Our bad assumption is in thinking that only the final output matters, regardless of when and where it is delivered. Like saying that it only matters if the train arrives at the station, regardless of when it does.

The problem is anyone depending on us downstream will get impacted. And yes, estimation is tough, requires foresight, and maybe a lot more things, but that's what being a professional means.
cplat
·2 年前·議論
This is it. I'm a hardcore engineer at heart who has a lot of these sales, marketing, and product folks as friends, and can attest to the fact that they also have constraints.

The whole world runs on deadlines and timelines. Even a president is elected for a specific duration. If you're in a B2B setting, the customer demands (sometimes even contractually binding) at least the Quarter when something will be delivered.

Time is the only common denominator by which different activities can be coordinated. Without some heed to time, there will be no coherence.
cplat
·2 年前·議論
If your knowledge of Python comes from JavaScript, I would not blame Python for it. It's the failure of the person to not "read the instructions" and assume instead. Maybe conduct interviews in languages that you're familiar with?
cplat
·2 年前·議論
By that logic, the 30% Apple tax must be "extremely fair" because all iOS apps are built on both the software and hardware built by Apple, which are arguably far more complex than a piece of PHP software. (/sarcasm)

Being "built" on something does not in itself imply value. What has to be taken into account is also "value that is added." If the underlying platform had high intrinsic value in itself, then no value would have had to be built on it to profit from it, which would mean WP Engine would not be the only entity profiting from it.

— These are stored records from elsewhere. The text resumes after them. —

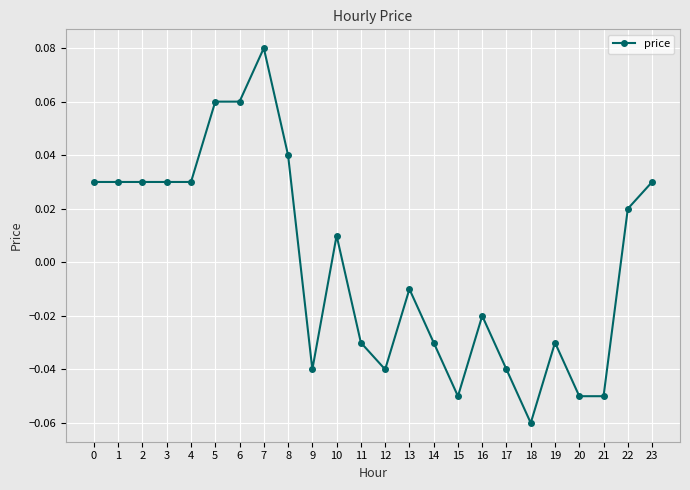

Which has a higher value, 21 or 7?

7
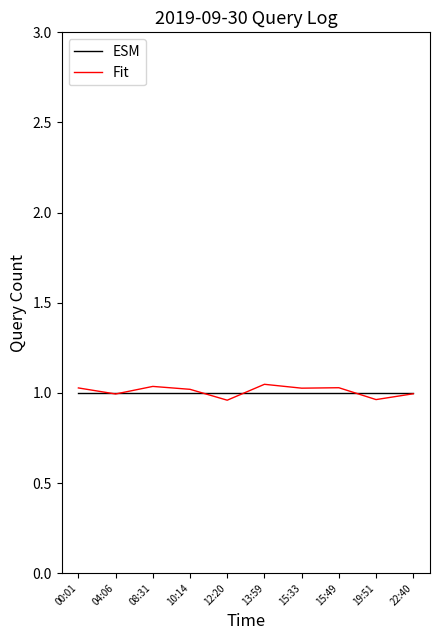

What position from the left is 19:51?

9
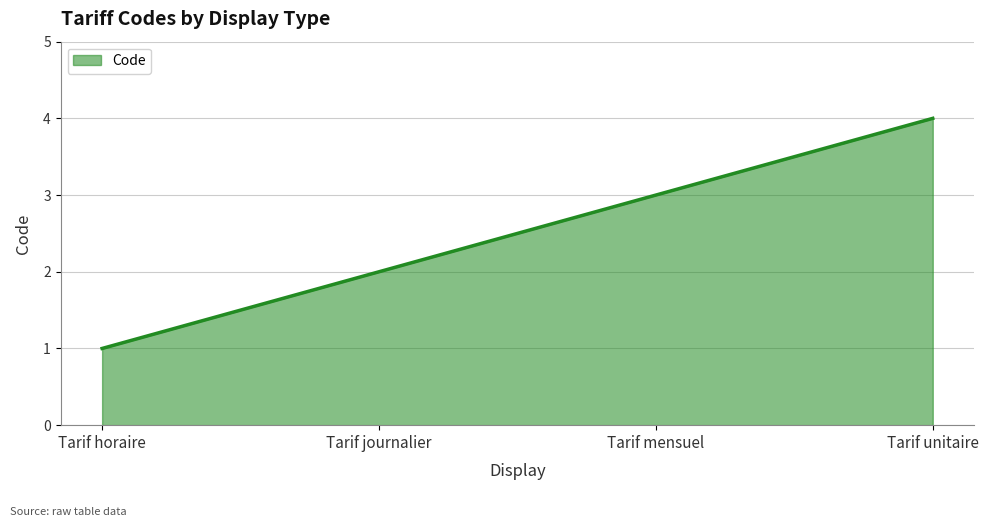

True or false: the data has more than 0 interior local peaks.

False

And to add to the reductio ad absurdum, are PHP engineers required to "donate part of their salaries" to the project just because "they're profiting off of that language?" (/sarcasm)
cplat
·2 年前·議論
Looks awesome. Compliance in itself is a huge space that can benefit from a lot of automation. And the pain point of avoiding back-and-forth and giving quick feedback is real, because people usually don't read instructions, but rely on "feedback" to instruct them. All the best!
cplat
·2 年前·議論
As someone who has done a lot of those things (beyond programming), I can assuredly say that "writing about something" is neither a proof of understanding nor a proficiency in a subject. (Case in point, our educational system)
cplat
·2 年前·議論
But wouldn't the value of data be reflect in the cost of exploitation? (By cost of exploitation, I don't mean to say the resources needed to exploit, but what a company would stand to lose if exploited). The values of the variables, sure, can be different. I don't see why the equation has to be.
cplat
·2 年前·議論
During my Master's, security was one of the subjects I took. It started with an equation that related risk (how much you'd lose if something bad happened), the probability of that risk, and the cost of mitigating that risk. The instruction being, one tries to find a mitigation that costs less than the exploitation of the risk. And note here that "cost" does not refer to just money, but could be computational cost, energy consumed, etc.
cplat
·2 年前·議論
Yes. Although I’d like to see a deeper investigation. Of course, quality of completions have improved. But there could be a confounding phenomenon where newer folks might just be accepting a lot of suggestions without scrutiny.